ノラ:“Alone With My Thoughts”“Staring At The Wall”“Swept Up In The Night”はそうですね。

―どこかのタイミングで出たひとつのアイディアがその曲を変えた、みたいな例はありますか?

ノラ:そうですね、何かいい例があるといいんだけど……。私たちがスタジオでやっている全てのことは、音楽に影響する。相互作用で変わっていくんですね。例えるなら、数分ごとに流れが変わっていく長い糸のようなものを、一緒に動かしている感じ。説明するのが難しいけど、全てがそういう感じで変わっていると思っています。同じ曲でも違う人と一緒に作っていたら、きっとまったく違う音楽、違うサウンドになっているはずです。

―ところで、なぜアイディアが夜中や寝る前に浮かんだのでしょうか?

ノラ:曲って、静かなときに出来上がると思うんです。でも、静かな瞬間ってなかなかないですよね。電話はかかってくるし、頭の中はいつも色々な事で忙しいし。だから、夜だったり、瞑想しているときや、お風呂にいるときに出来ることが多いんだと思います。

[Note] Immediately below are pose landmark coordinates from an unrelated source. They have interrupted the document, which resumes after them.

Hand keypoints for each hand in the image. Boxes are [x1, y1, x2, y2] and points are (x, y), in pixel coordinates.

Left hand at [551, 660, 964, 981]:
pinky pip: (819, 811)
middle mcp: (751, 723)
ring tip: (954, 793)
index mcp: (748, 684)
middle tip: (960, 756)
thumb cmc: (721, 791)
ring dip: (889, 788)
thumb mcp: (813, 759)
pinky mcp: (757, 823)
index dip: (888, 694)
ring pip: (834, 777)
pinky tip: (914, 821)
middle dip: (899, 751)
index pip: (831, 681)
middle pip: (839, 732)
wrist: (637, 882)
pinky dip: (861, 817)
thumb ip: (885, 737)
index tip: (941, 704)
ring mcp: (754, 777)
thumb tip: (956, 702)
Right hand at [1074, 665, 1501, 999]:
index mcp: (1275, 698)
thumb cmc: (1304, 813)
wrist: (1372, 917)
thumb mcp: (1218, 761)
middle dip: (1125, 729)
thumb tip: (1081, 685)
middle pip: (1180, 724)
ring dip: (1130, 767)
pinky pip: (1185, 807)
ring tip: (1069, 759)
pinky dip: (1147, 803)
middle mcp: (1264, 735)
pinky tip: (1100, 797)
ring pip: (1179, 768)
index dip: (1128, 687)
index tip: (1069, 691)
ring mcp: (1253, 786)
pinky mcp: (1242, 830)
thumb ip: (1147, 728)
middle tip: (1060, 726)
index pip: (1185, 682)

即興演奏のバックグラウンドが反映された“Staring At The Wall”

―『Visions』はこれまであなたとの作品とも異なる特別な作品だと思います。一方で、ずっとあなたの音楽を聴いてきた僕は、どの曲もめちゃくちゃノラ・ジョーンズの曲だな、とも感じます。でも、やっぱり今までと違うんですよね。『Visions』はそこが素晴らしいと思っています。今回のリオンとの制作方法だから出てしまった、普段の自分なら出なかった部分があったら教えてください。

ノラ:私が最初にスタジオの中で曲を書いたのは、デンジャー・マウスと作ったアルバム(『Little Broken Heart』)でした。それまでは「曲やアイディアを持たずにスタジオに入って、そこで様子を見ながら書く」ということに、心地良さを感じなかったんです。あの経験をきっかけに、そういう作り方もやるようになりました。

https://open.spotify.com/intl-ja/album/3N9ECfsk4OUDKhmhPT3OPX?si=cAx5mIBDTp2v0THfWftsFQ

ノラ:リオンとの作業では、常にアイディアが浮かんできて、「スタジオに入ったのに何も起こらない」ということがなかったんですね。エキサイティングで、とてもいいケミストリーだったと思います。彼は事前に何かを考えてきて、それを私に強いるようなことはしなかったし、私もそれをしなかった。二人ともとてもオープンで、音楽を作るのをただ楽しんだ、という感じでした。二人でひたすらアイディアを出し合って、それが上手く曲としてまとまったんです。

―もしかしたら、今回リオンと二人で作曲をしたのは、“Staring At The Wall”のミュージックビデオに映っているスタジオですか?

ノラ:そうそう。あの曲はあのスタジオで収録していて、ビデオで見てもらっている通りにレコーディングしています。あのビデオは、どういう風に制作されているのかを見てもらうのにとてもいい方法だと思って、あの形にしたんです。

https://www.youtube.com/watch?v=LTptGqn53VE

―“Staring At The Wall”のMVは本当に素敵で何度も見ました。ヴィンテージの機材や楽器が揃っているスタジオの環境がアイディアを生んだこともあるのかなと想像しましたが、どうですか?

ノラ:そうだと思います。あの曲は本当に早いペースで出来上がりました。きっと今までで一番早く出来上がった曲なんじゃないかな? そこがすごく気に入っています。彼がドラムを叩き始めて、私がギターを弾いたら、メロディーが浮かび上がって、あの「Ahhh woooh」っていうコーラスを思いついたんです。それで、ギターとドラムを録って、ボーカルもぱぱっと収録した。不思議なことにこの曲に関しては、歌詞も早いペースで出来上がったんです。

―そうなんですね! なぜそんなに早く出来上がったのでしょうか?

ノラ:わからない(笑)。インスピレーションが沸いてきちゃったのかもしれません。

―そんなスピード感でスタジオで音を出しながら作曲をするというのは、セッションのようなものなのかなと想像します。だとしたら、それは、「即興」や「インタープレイ」をゆっくりやっているような状態なのかとも想像します。あなたの「即興力」みたいなものが発揮されているといいますか。

ノラ:そうそう。おそらく全ての曲がそういう風に出来上がっています。レコーディングは、作り込もうと思えば思うほどクールな音にならない。私は元々即興をたくさんやってきているから、あまり考え抜かれていないところから何かが生み出されるほうがベストなものになる、と考えているところがありますね。